TUMULTY. No, no, Governor! You did everything a man could—under the circumstances.

EX-PRES. I have said that often to myself: and I hope, sometimes, that it may be true. But a man who gives up anything of the truth, as he sees it, for reasons however good—can he ever be sure of himself again?… It's a new thing for me to ask another man if I have done wrong. But that's the way I feel: I don't myself know. And once, once, I was so sure—that I was right, and that I should win!

(The situation has now become one which the friendly Tumulty would like to control, but cannot. As a "soul-stirring revelation of character" he finds it, no doubt, immensely interesting; but to be thus made Father Confessor of the man whom he has followed with humble and dog-like devotion, knocks the bottom out of his world altogether. Moreover, he has received "domestic orders," and is not properly obeying them; and so, dominated by the stronger will, he glances apprehensively, now and again, toward the door, hoping that it may open and bring relief, but himself sits and does nothing. Meanwhile, insistent and remorseless at self-examination, the Ex-President continues to wear himself out.)

When a man comes really to himself, Tumulty—sees clearly within—does it help him toward seeing also what lies outside, beyond, and ahead—make him more sure that, as regards others, he has done right? I don't know—I would give my life to know—if what I did, when all else had failed, was best. The political forces, prejudices, antagonisms, the powers of evil around me, have been so dubiously deceiving and dark, that I do not know now whether to have been uncompromisingly true to principle would have done any good. Perhaps after to-day I shall know better; perhaps only now have I become qualified to judge—a free man at last. Only in the secrecy of my own heart—now finally removed from all the interests, ambitions, fears, which gather about a man's public career—I do most earnestly and humbly pray that in this one thing I did right—not to discredit myself too utterly in the world's eyes, so that that, at least, might live.

TUMULTY (doing his best). It will live, Governor!

EX-PRES. It may. But in what hands have I had to leave it? To men who have no faith in it, to men who dislike it, to men who will try persistently, sedulously, day in, day out, to turn it back to their own selfish ends. There, in those hands, its fate will lie—perhaps for a generation to come. And it is only by faith in the common people, not in their politicians, that I dare look forward and hope that the instrument— blunt and one-sided though it be now—may yet become mighty and two-edged and sharp, a sword in the hand of a giant—of one whose balances are those of justice, not of power. But I shan't see it, Tumulty; it won't be in my day. If America had come in, I should! That was the keystone of my policy: that gone, my policy has failed. That was my faith—is still; for faith can live on when policies lie dead. Think what it might have been! America, with that weapon to her hand, could have shaped the world's future, made it a democracy of free nations—image and superscription no longer Caesar's—but Man's. That—that was what I saw!

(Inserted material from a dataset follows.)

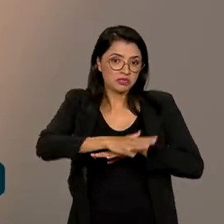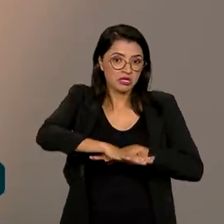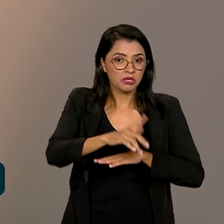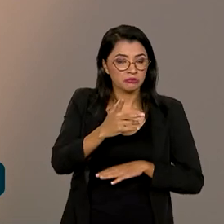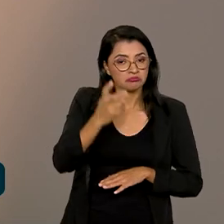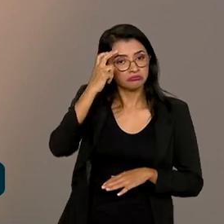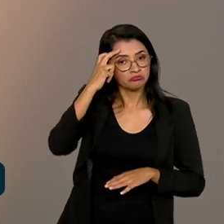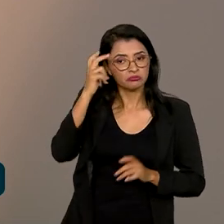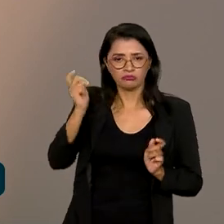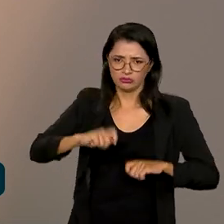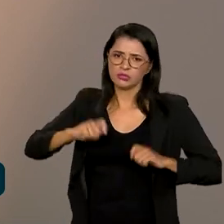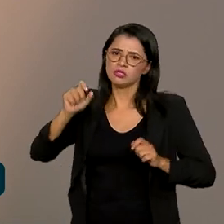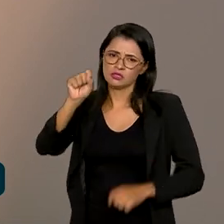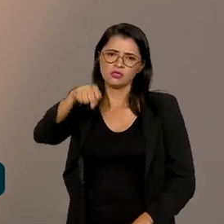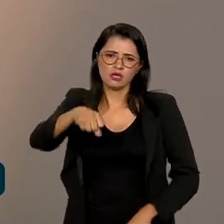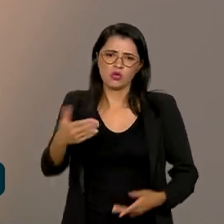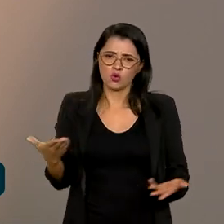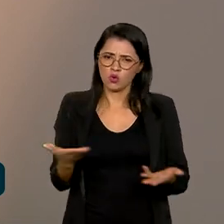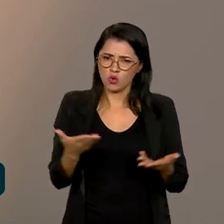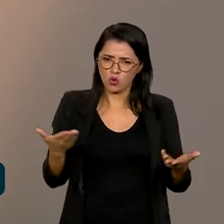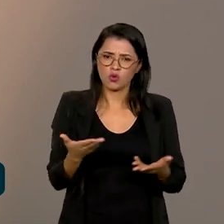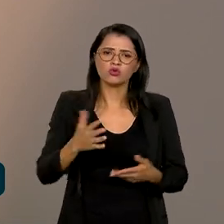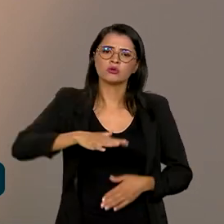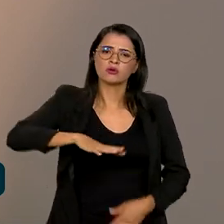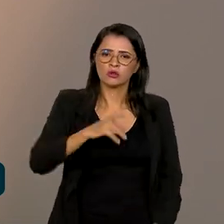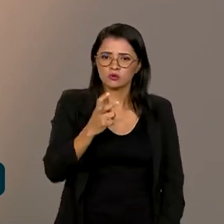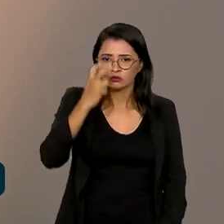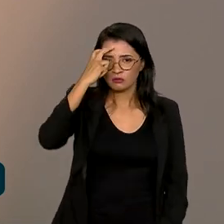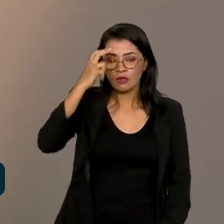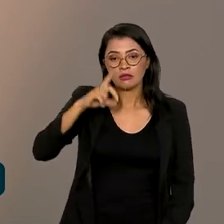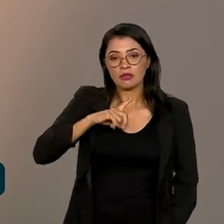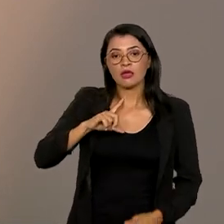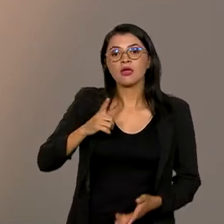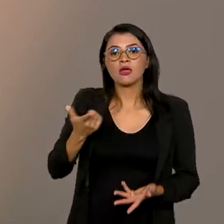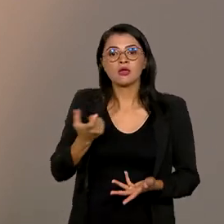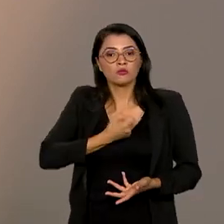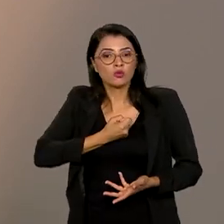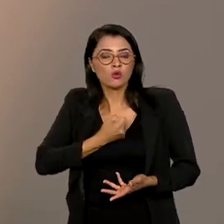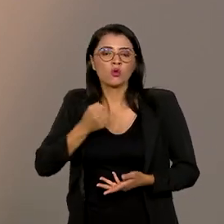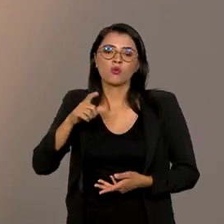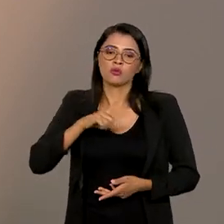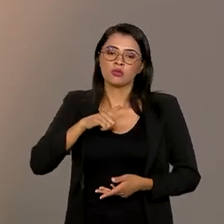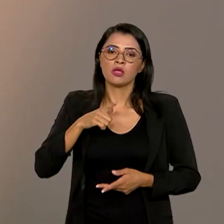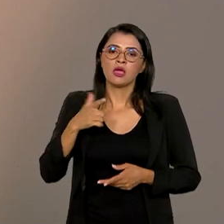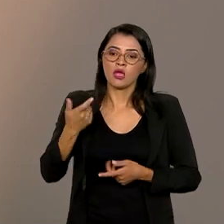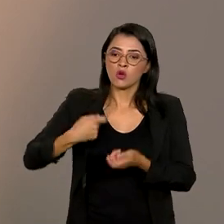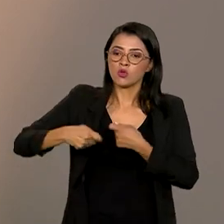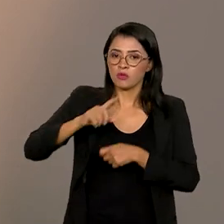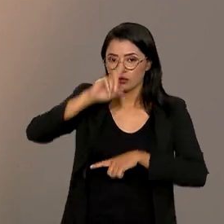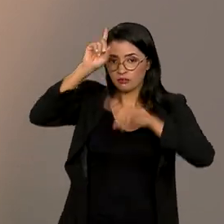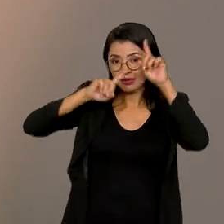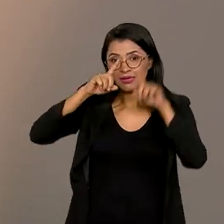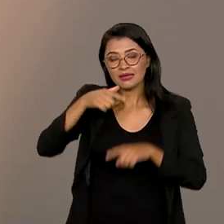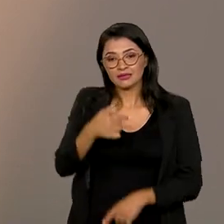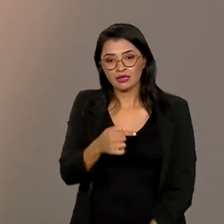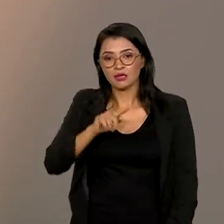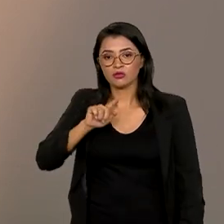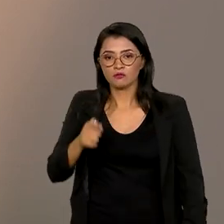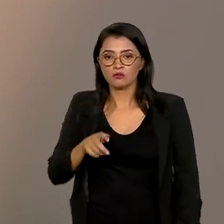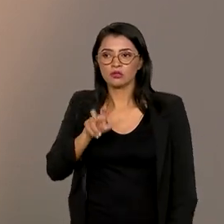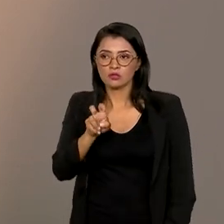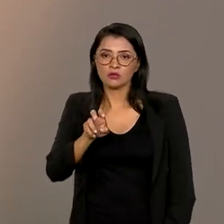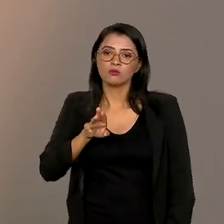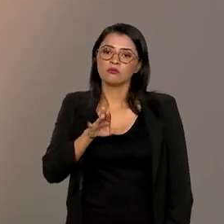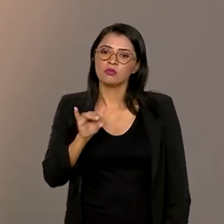Com certeza. O setor cultural hoje, ele tem... Existe um quantitativo entre setor cultural e economia criativa de 7,5 milhões de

TUMULTY. Perhaps they saw it too, Governor. If they did, it might help to explain matters.

EX-PRES. The Covenant was the instrument—and would have sufficed. So organised, America's voice in all future contentions would have been too strong, and just, and decisive to be gainsayed. Then life would have been in it, then it would have prospered and become mighty. It would have meant—within a generation from now—world-peace. Of that I had a sure sense: it would have come. To make that possible, what I had to yield to present jealousies, discords, blindness, was of no account—only look far enough! For there, in the future, was the instrument for correcting them— the people's vote for the first time internationally applied. And I had in me such faith that America, secure of her place in the world's councils, would have wrought to make justice international, and peace no longer a dream! Was I wrong, Tumulty, was I wrong?

TUMULTY (expanding himself). No man who believes in America as much as I do will ever say you were wrong, Governor.

EX-PRES. But when America stood out—when the Senate refused to ratify— then I was wrong. For then, what I had backed—all that remained then—was a thing of shreds and patches. Nobody can think worse of the Treaty than I do with America out of it, with the Covenant left the one-sided and precarious thing it now is. Had we only been in it—the rest wouldn't have mattered. Call it a dung-heap, if you like; yet out of it would have sprung life. It may still; but I shan't see it, Tumulty; and that vision, which was then so clear, has become a doubt. Was I wrong—was I wrong to pretend that I had won anything worth winning? Would it not have been better to say "I have failed"?